I distinctly remember the age where I realized all the Redwall books I adored were actually virtually identical books. I try to read my kid Good Books, but I also don't begrudge her her crap. Older generations had their formulaic Hardy Boys and Happy Hollisters and this generation has Dogman. Most adults don't read only great literature either.
+1. I remember reading Happy Hollisters as a kid and loving it (I'm not actually that old, we found it in some used bookstore somewhere). My mom gave it to me and I looked through it again and was pretty horrified. The kids were so mean! It was so poorly written!
I actually mentioned the Happy Hollisters specifically because my husband's mother loved them, then he loved them, and now our kid is reading them. Three generations, loving the same pablum!
Anonymous wrote:In school they read Roald Dahl James and the Giant Peach, Charlottes Webb, Holes, The Giver, Roll of Thunder Hear my Cry, Number the Stars, The Family Under the Bridge.

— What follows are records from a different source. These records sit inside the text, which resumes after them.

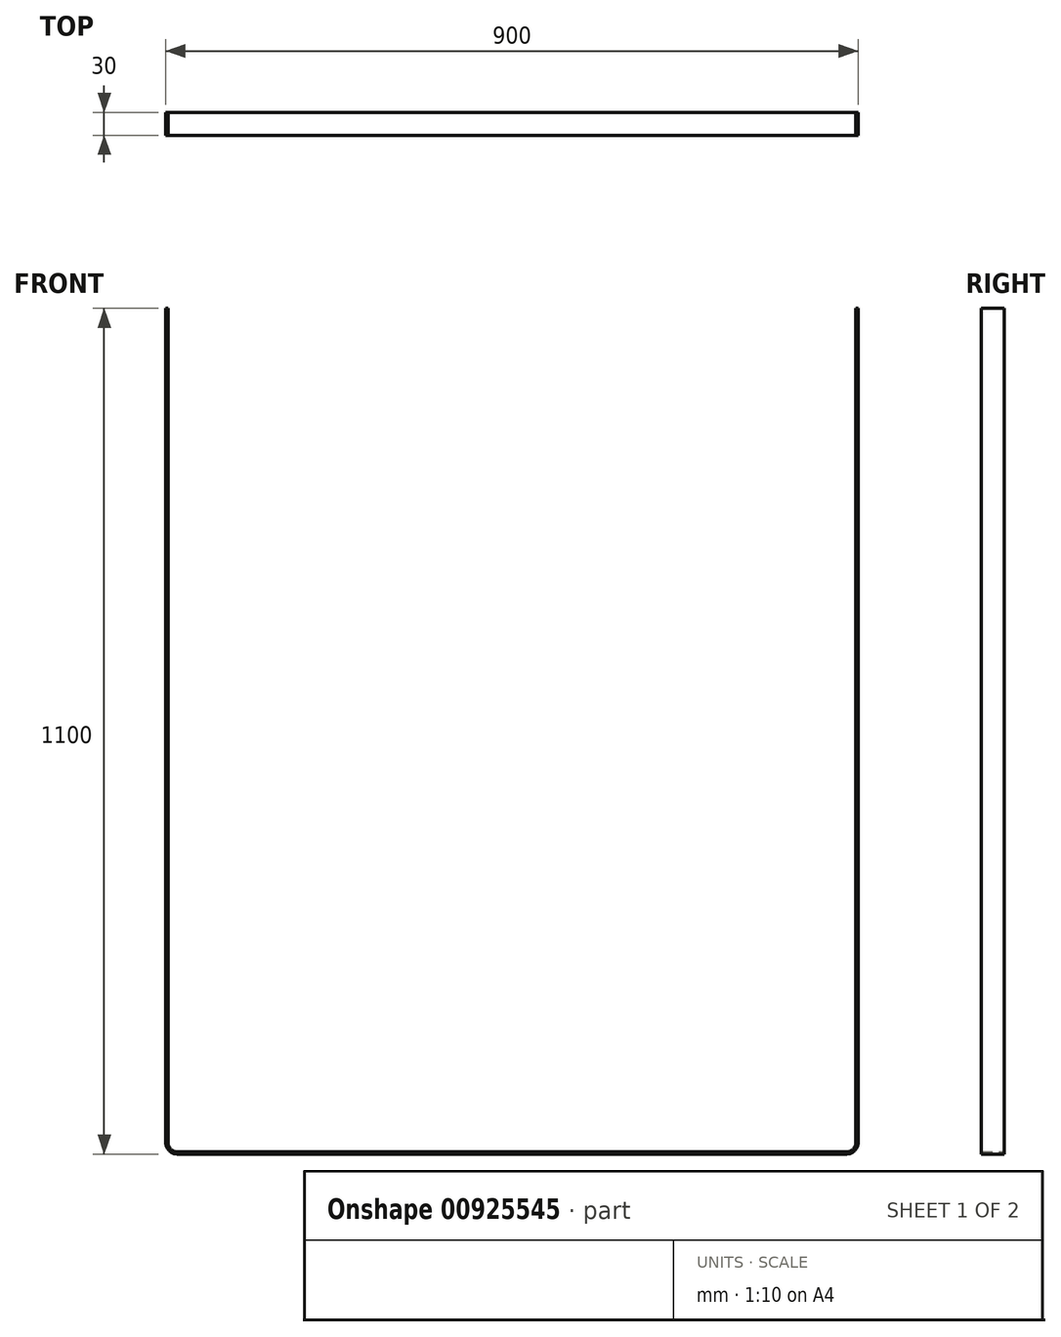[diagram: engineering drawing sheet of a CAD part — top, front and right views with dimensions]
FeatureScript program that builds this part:
annotation { "Feature Type Name" : "Feature", "Feature Type Description" : "" }
export const myFeature = defineFeature(function(context is Context, id is Id, definition is map)
    precondition{}
    {
        {
            var Q0;
            Q0=qCreatedBy(makeId("Front.planeOp"),FACE);
            var sketch = newSketch(context, id + "F0", { "sketchPlane" : qUnion([Q0])});
            skLineSegment(sketch, "E0.bottom", {"start": v(435, -550) * mm, "end": v(-435, -550) * mm});
            skLineSegment(sketch, "E0.top", {"start": v(450, 550) * mm, "end": v(447, 550) * mm});
            skLineSegment(sketch, "E0.left", {"start": v(450, -535) * mm, "end": v(450, 550) * mm});
            skLineSegment(sketch, "E0.right", {"start": v(-450, -535) * mm, "end": v(-450, 550) * mm});
            skPoint(sketch, "E0.middle", {"position": v(0, 0) * mm});
            skPoint(sketch, "E1.visualSharp", {"position": v(-450, -550) * mm});
            skArc(sketch, "E1.filletArc", {"start": v(-450, -535) * mm, "mid": v(-445.6, -545.6) * mm, "end": v(-435, -550) * mm});
            skPoint(sketch, "E2.visualSharp", {"position": v(450, -550) * mm});
            skArc(sketch, "E2.filletArc", {"start": v(435, -550) * mm, "mid": v(445.6, -545.6) * mm, "end": v(450, -535) * mm});
            skLineSegment(sketch, "E3.0", {"start": v(-447, -535) * mm, "end": v(-447, 550) * mm});
            skLineSegment(sketch, "E3.1", {"start": v(447, -535) * mm, "end": v(447, 550) * mm});
            skArc(sketch, "E3.2", {"start": v(435, -547) * mm, "mid": v(443.49, -543.49) * mm, "end": v(447, -535) * mm});
            skLineSegment(sketch, "E3.3", {"start": v(435, -547) * mm, "end": v(-435, -547) * mm});
            skArc(sketch, "E3.4", {"start": v(-447, -535) * mm, "mid": v(-443.49, -543.49) * mm, "end": v(-435, -547) * mm});
            skLineSegment(sketch, "E4.trimOffspring", {"start": v(-447, 550) * mm, "end": v(-450, 550) * mm});
            skSolve(sketch);
        }
        {
            var Q0;
            Q0 = qSketchRegion(id + "F0", true);
            extrude(context, id + "F1", {"entities" : qUnion([Q0]), "endBound" : BoundingType.SYMMETRIC, "depth" : 30 * mm, "offsetDistance" : 25 * mm});
        }
    });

On their own my daughter likes graphic novels especially girly ones.
My son loves comic series like Dilbert, Garfield, Calvin and Hobbes, The Boondocks and has been reading them since 2nd grade. Can’t think of more recent ones.
Comic series like Calvin and Hobbes and others actually improve an elementary school reader’s vocabulary.
An article sampled some of the words used in Calvin and Hobbes. Some are repartee, vicarious, peripatetic, magnanimous, deferential, salubrious, arboreal, behemoth, annihilated, aspersions.
It’s easy for kids to read these over and over and just read random ones and eventually they learn the big words.
Anonymous wrote:Anonymous wrote:Anonymous wrote:All of the books I read as a kid featured orphans as main characters, I’m now realizing. Boxcar kids. Secret Garden. BFG. Anne of Green Gables. Heidi. And on and on.
LOL - yes same. All of these. Or terrible parents -- Matilda.
It's a trope in children's lit for a reason. When the parents are dead, or so bad they aren't involved, or absent (see the many books where a parent is deployed during a war) then the children have reasons to do things your kids and mine probably wouldn't do: live in a Boxcar, spend summers between Hogwarts terms all over the place, live with crochety old relatives in the mountains, and so on. Parents make the world a safer place, and in literature kids want a chance to live a little more on the edge.
It's an interesting question if you can write a book where the parents are major players, but the kids still have crazy, just-scary-enough adventures.